Spain’s Interior Ministry, led by Fernando Grande-Marlaska, is preparing a series of return flights to send migrants who have arrived on the islands this year back to Senegal. The first flight is expected to take off before the end of this month. The move comes as the Canary Islands grapple with an unprecedented surge in migrant arrivals, not seen since 2006.
The Spanish Interior Ministry confirmed that they are in the process of organising “a series” of return flights to Senegal. The first of these is slated for departure “before the end of the month.” Over 14,000 migrants had arrived in the Canary Islands this year up until the end of September, 90% of whom are Senegalese. Potential passengers on these flights will include the more than 1,200 migrants who arrived in July and 3,000 in August, along with most of those who have recently arrived on El Hierro island. 4,531 migrants in just the first nine days of October, in just 53 boats, a rate of 503 people per day. Or to put it another way: 21 migrants every hour. According to data from the Government Delegation in the Canary Islands, the total count for the year now reaches 19,507 people.
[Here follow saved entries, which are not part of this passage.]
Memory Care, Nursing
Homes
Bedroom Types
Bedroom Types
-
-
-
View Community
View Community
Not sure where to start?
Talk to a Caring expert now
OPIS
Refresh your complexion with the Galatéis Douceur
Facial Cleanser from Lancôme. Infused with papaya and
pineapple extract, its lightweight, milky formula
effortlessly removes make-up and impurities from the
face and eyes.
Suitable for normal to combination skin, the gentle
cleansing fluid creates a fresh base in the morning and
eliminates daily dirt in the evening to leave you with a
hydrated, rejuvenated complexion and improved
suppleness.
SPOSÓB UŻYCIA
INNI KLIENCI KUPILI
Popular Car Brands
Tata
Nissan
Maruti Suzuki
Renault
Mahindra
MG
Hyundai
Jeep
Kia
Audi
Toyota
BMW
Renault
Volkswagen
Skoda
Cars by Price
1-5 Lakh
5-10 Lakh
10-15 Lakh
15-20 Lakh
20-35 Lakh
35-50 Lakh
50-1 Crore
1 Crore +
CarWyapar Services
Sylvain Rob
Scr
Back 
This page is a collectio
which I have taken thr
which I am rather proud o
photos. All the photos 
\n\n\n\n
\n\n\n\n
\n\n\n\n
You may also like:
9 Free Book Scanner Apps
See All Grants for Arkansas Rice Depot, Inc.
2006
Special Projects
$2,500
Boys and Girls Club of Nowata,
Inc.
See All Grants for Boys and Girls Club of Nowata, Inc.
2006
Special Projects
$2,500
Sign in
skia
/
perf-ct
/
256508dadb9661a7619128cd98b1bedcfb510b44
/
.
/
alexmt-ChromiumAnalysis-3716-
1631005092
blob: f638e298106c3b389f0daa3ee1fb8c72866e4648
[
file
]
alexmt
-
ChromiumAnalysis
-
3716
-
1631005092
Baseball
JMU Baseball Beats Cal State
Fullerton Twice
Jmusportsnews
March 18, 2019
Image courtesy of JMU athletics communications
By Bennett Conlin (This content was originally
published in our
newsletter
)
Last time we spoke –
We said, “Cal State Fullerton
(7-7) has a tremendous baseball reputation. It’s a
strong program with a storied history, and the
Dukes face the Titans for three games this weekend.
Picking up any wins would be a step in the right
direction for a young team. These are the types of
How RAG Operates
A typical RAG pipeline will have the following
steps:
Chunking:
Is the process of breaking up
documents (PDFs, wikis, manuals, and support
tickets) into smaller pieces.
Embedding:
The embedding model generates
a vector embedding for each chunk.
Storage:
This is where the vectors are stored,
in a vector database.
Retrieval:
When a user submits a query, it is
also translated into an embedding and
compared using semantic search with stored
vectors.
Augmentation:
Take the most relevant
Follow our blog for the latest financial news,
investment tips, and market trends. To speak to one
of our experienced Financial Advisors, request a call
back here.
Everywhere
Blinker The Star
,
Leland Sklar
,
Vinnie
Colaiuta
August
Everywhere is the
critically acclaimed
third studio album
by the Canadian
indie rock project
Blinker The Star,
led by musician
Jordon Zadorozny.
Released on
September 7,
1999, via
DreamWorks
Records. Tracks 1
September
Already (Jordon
The flights are planned to depart from either Tenerife or Gran Canaria, although the exact number of passengers has yet to be confirmed, at least 30% of the plane’s occupants will be police personnel to ensure safety during the journey, as one officer is deployed for every two migrants being transported in this way.
The decision to expedite return flights has been influenced by increasing migratory pressures from Senegal and Mauritania due to political instability, poverty, and violence in these regions.
The current wave of migration has been prompted by calm weather conditions in the Atlantic and aggravated by political instability, poverty, and violence in Senegal. Spain has pre-existing repatriation agreements with Senegal and Mauritania, making it possible to return migrants who do not qualify for asylum or are not, like minors the infirm or the elderly, in a vulnerable condition, allowing all others to be put on these flights within 48 hours of a determination being reached. Most of the current arrivals will be sent back on these flights.
One of the main contentions is the legal requirement for unaccompanied minors to be cared for by the regional government where they arrive, a situation that has left the Canary Islands having to care for nearly 3,000 youths. The government are demanding that a new law be put in place compelling other regions of Spain to also take a fair share of these minors.
Meanwhile Tensions Rise Between Canary Islands and Spanish Interior Ministry Over Migrant Crisis
The surge in migrant arrivals has been straining relations between the Canary Islands’ government and Spain’s Interior Ministry. The president of the regional government accuses Madrid of causing an immigration “collapse” while the Ministry claims only through its efforts have irregular entries been substantially reduced, suggesting that, without their actions, instead of 14,976 migrants, there would have been more than 25,000 landing on the Canary Islands already this year.
Fernando Clavijo, the president of the Canary Islands, has criticised the Spanish Interior Minister, Fernando Grande-Marlaska, for his attitude regarding the migrant crisis on the islands, on Monday calling the minister’s comments on the immigration situation on the islands “stupid.”. Clavijo claims that the Ministry’s lack of resource allocation is leading to a situation of “collapse,” particularly on the island of El Hierro. He has demanded a special crisis deployment with leadership from the level of the vice-presidency.
In response, Marlaska has defended his Ministry’s work, while expressing regret for Clavijo’s “thick words”, stating that Clavijo “knows perfectly well that our bilateral collaboration with Mauritania and Senegal has prevented 40% of departures to the Canary Islands.” This Monday, in Brussels, he criticised the president of the Canary Islands, Fernando Clavijo, for dedicating his “energy” to uttering “insults” and “strong words” against his department’s response to migratory pressure in the archipelago, instead of “working” to deal with the situation, stressing that the efforts of his department working with the African countries of origin have prevented more than 11,000 migrants from setting for the Canary Islands this year, in the first place.
“I have been to Mauritania four times and Senegal twice, and we have people working together in Mauritania and Senegal, but there are moments of migratory crisis due to situations of specific instability in these countries that mean we have to redouble our efforts, which is what what we are doing,” the minister summarised.
He further emphasised that the “more than 300” unaccompanied minors who remain in El Hierro continue to be the responsibility of the Canary Islands Regional Government.
The influx of 4,531 migrants in just the last nine days, a rate of arrivals not seen since the 2006 crisis, has led to real concerns about just how many more people might try to make the crossing over the next couple of months. Many agencies and activists have been warning throughout the summer that a surge was expected. Despite this, Marlaska assures that efforts are ongoing to prevent El Hierro from becoming the “new Lampedusa,” referring to the Italian island that has also faced a migrant crisis.
The regional President has been quick to point any blame elsewhere and appears to be at loggerheads with the national Government in Madrid as the crisis worsens, complicating effective responses and straining resources across the Canary Islands. Sooner or later a coordinated response and a collaborative effort will be required to handle the influx of people and the discontent of the local population, the sooner the finger pointing stops the sooner the facts on the ground will begin to be managed effectively.